Radhakrishna Tumbalam Gooty, Purdue University
Nikolaos Sahinidis, Georgia Institute of Technology
Symbolic regression (SR) is a surrogate modelling technique that simultaneously determines a model’s functional form and the regression parameter values that best fit data. SR has received significant attention in recent years, because it facilitates the discovery of unknown functions analytically without making any assumptions about their functional form. Traditionally, SR is formulated as a genetic programming problem, which requires many iterations to find an appropriate expression due to its stochastic nature. Cozad and Sahinidis [1] were the first to formulate the symbolic regression problem as a Mixed-Integer Nonlinear Program (MINLP) and solve it globally. However, this approach can also be computationally inefficient, especially for large datasets. To address this, Sarwar [2] developed the algorithm STAR (Symbolic regression Through Algebraic Representations) which formulates a relaxed MINLP, whose solution provides probabilities for randomized rounding that leads to a scalable approach to symbolic regression. Kim et al. [3] present the results on various datasets obtained with PySTAR (Python Symbolic regression Through Algebraic Representations), an open-source Python implementation of STAR. Their results indicate that the STAR approach has a superior overall predictive performance compared to the state-of-the-art methods for SR, such as GPLearn [4] and Operon [5].

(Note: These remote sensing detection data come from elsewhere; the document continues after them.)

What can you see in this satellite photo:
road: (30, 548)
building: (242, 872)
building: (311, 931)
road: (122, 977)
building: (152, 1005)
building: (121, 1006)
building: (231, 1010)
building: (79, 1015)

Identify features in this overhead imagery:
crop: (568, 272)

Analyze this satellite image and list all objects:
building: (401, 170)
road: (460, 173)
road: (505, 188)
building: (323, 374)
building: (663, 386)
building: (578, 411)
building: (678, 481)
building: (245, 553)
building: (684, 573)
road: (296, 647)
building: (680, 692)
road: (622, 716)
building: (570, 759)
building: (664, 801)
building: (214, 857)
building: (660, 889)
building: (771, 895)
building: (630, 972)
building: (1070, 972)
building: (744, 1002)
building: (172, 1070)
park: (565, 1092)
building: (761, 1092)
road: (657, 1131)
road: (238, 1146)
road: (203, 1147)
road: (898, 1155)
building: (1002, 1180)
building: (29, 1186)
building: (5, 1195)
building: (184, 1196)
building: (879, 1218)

Here, we present recent advances in SR and PySTAR. In our work, we use regularized objectives including the Bayesian Information Criterion, as the model fitness metric, instead of the Sum of Squared Residuals (SSR) used in previous studies, to address the bias-variance trade-off of the STAR surrogates. Regularized objectives balance predictive accuracy and model complexity by penalizing the number of non-zero parameters through a regularization term that is added to the traditional SSR. This leads to the construction of models that are not only accurate, but also simple and interpretable. To demonstrate this regularization capability and its implementation in PySTAR, we build surrogates for critical minerals processes utilizing both SSR and regularized objectives, and compare them in optimization frameworks. We also perform a benchmarking study to compare STAR with other surrogate modelling techniques, including deep learning and regularization. Our results showcase that the regularized SR expressions are among the most accurate models, while their simplicity facilitates optimization and interpretability.

References

[1] Cozad, A. and Sahinidis, N. V. A global MINLP approach to symbolic regression. Mathematical Programming, 170:97–119, 2018.

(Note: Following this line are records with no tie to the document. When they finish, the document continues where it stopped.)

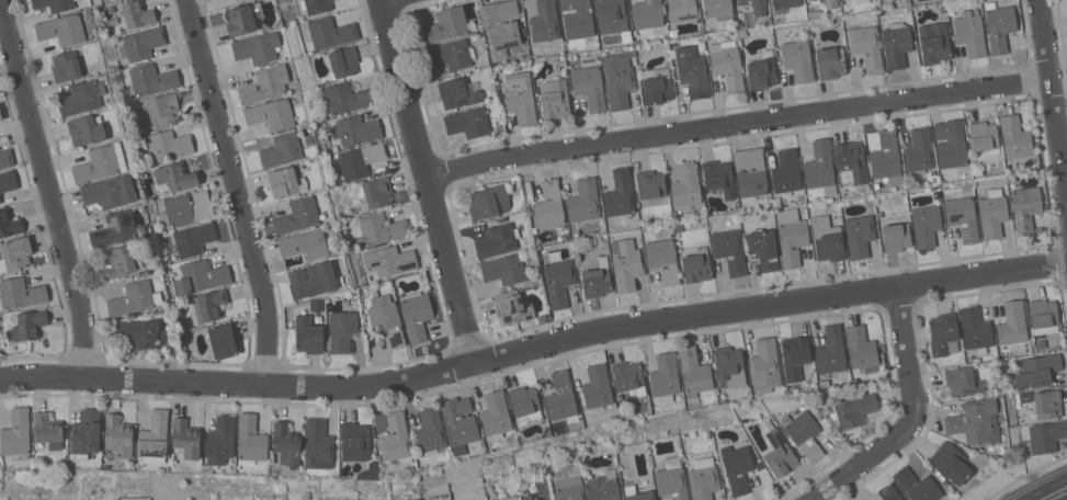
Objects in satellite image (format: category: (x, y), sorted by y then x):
building: (237, 0)
building: (806, 0)
building: (808, 0)
building: (815, 1)
building: (854, 2)
building: (831, 4)
building: (54, 5)
building: (784, 5)
building: (317, 6)
building: (756, 6)
building: (717, 9)
building: (681, 10)
building: (137, 14)
building: (647, 14)
building: (814, 14)
building: (242, 18)
building: (613, 18)
building: (577, 19)
building: (544, 21)
building: (743, 23)
building: (115, 24)
building: (447, 25)
building: (501, 25)
building: (999, 27)
building: (62, 29)
building: (970, 32)
building: (329, 33)
building: (934, 43)
building: (141, 44)
building: (896, 44)
building: (257, 47)
building: (866, 47)
building: (767, 52)
building: (452, 54)
building: (524, 55)
building: (589, 58)
building: (798, 60)
building: (343, 62)
building: (830, 62)
building: (727, 65)
building: (66, 66)
building: (692, 71)
building: (761, 75)
building: (619, 79)
building: (150, 81)
building: (266, 84)
building: (656, 85)
building: (589, 87)
road: (1054, 91)
building: (459, 93)
building: (520, 97)
building: (82, 98)
building: (346, 99)
building: (554, 100)
building: (164, 109)
building: (271, 114)
building: (0, 117)
building: (468, 123)
road: (740, 124)
building: (357, 130)
building: (86, 131)
building: (983, 136)
building: (1015, 137)
building: (950, 144)
building: (169, 145)
building: (281, 150)
building: (919, 151)
building: (884, 156)
building: (6, 158)
building: (360, 160)
building: (851, 161)
building: (100, 163)
building: (820, 167)
building: (786, 172)
building: (751, 173)
building: (176, 177)
building: (718, 177)
building: (8, 181)
road: (430, 181)
building: (286, 182)
building: (650, 184)
building: (686, 186)
road: (50, 188)
road: (238, 191)
building: (109, 192)
building: (376, 193)
building: (619, 194)
building: (0, 201)
building: (584, 201)
building: (489, 202)
building: (0, 203)
building: (549, 206)
building: (185, 209)
building: (1025, 209)
building: (992, 213)
building: (297, 216)
building: (962, 218)
building: (9, 224)
building: (926, 225)
building: (679, 228)
building: (376, 229)
building: (114, 230)
building: (141, 232)
building: (859, 235)
building: (791, 236)
building: (896, 237)
building: (192, 239)
building: (827, 239)
building: (497, 241)
building: (305, 244)
building: (581, 248)
building: (763, 248)
building: (729, 251)
building: (15, 253)
building: (117, 260)
building: (389, 260)
building: (663, 260)
building: (626, 264)
building: (696, 267)
building: (504, 269)
building: (201, 276)
building: (597, 279)
building: (313, 280)
building: (558, 281)
building: (20, 293)
building: (134, 299)
building: (208, 306)
building: (512, 308)
building: (416, 315)
building: (1043, 316)
building: (386, 318)
building: (1012, 323)
building: (26, 325)
building: (975, 329)
building: (341, 330)
building: (140, 333)
building: (943, 334)
building: (308, 335)
building: (223, 341)
road: (534, 347)
building: (861, 348)
building: (831, 351)
building: (794, 356)
building: (764, 366)
building: (729, 368)
building: (1037, 370)
building: (693, 372)
building: (628, 376)
building: (664, 378)
building: (962, 381)
building: (996, 384)
building: (596, 389)
building: (1024, 395)
building: (561, 398)
building: (525, 402)
building: (1047, 404)
building: (853, 410)
building: (495, 414)
road: (915, 416)
building: (746, 420)
building: (974, 422)
building: (460, 423)
building: (48, 430)
building: (430, 431)
building: (86, 433)
building: (706, 434)
building: (804, 434)
building: (16, 435)
building: (1046, 436)
building: (117, 437)
building: (154, 437)
building: (186, 437)
building: (395, 438)
building: (250, 440)
building: (355, 441)
building: (219, 442)
building: (287, 443)
building: (318, 445)
building: (779, 452)
building: (584, 460)
building: (651, 461)
building: (949, 462)
building: (564, 465)
building: (759, 466)
building: (737, 468)
building: (369, 472)
building: (703, 478)
building: (671, 479)
building: (917, 485)
building: (604, 486)
building: (570, 489)
building: (637, 493)
building: (889, 493)
road: (1053, 493)
building: (447, 496)
building: (528, 497)
building: (507, 498)
building: (903, 499)

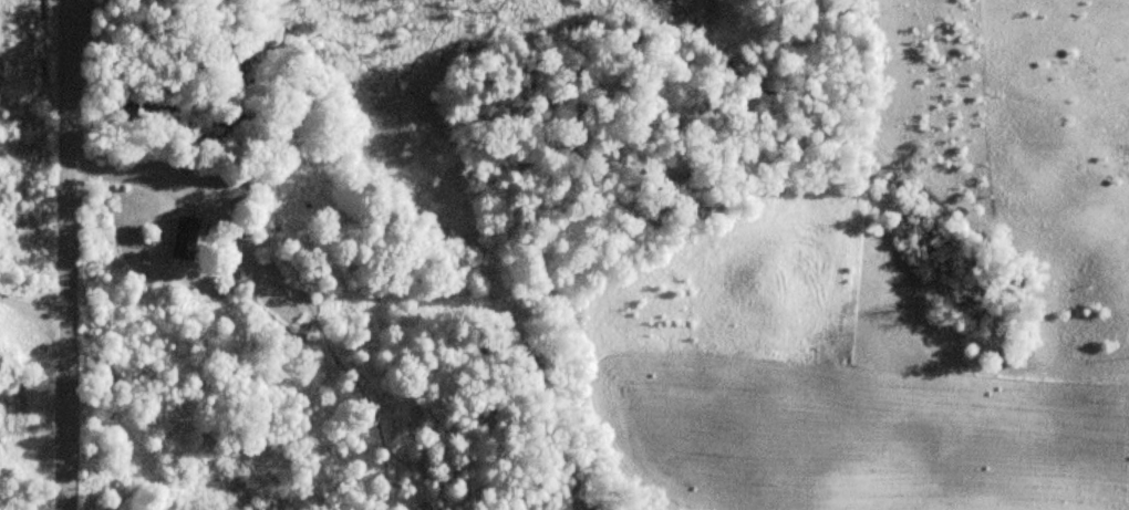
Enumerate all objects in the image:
building: (185, 239)
road: (62, 254)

[2] Sarwar, O. Algorithms for interpretable high-dimensional regression, Carnegie Mellon University, Pittsburgh, PA, 2022.

[3] Kim, M., Sarwar, O. and Sahinidis, N. V. STAR: Symbolic regression Through Algebraic Representations. Submitted, 2025.

[4] Jones, T. K. GPLearn: Genetic Programming in Python, with a scikit-learn inspired API. https://github.com/trevorstephens/gplearn, 2017.

[5] Burlacu, B., Kronberger, G., and Kommenda, M. Operon C++ an efficient genetic programming framework for symbolic regression. In Proceedings of the 2020 Genetic and Evolutionary Computation Conference Companion, pp. 1562–1570, 2020.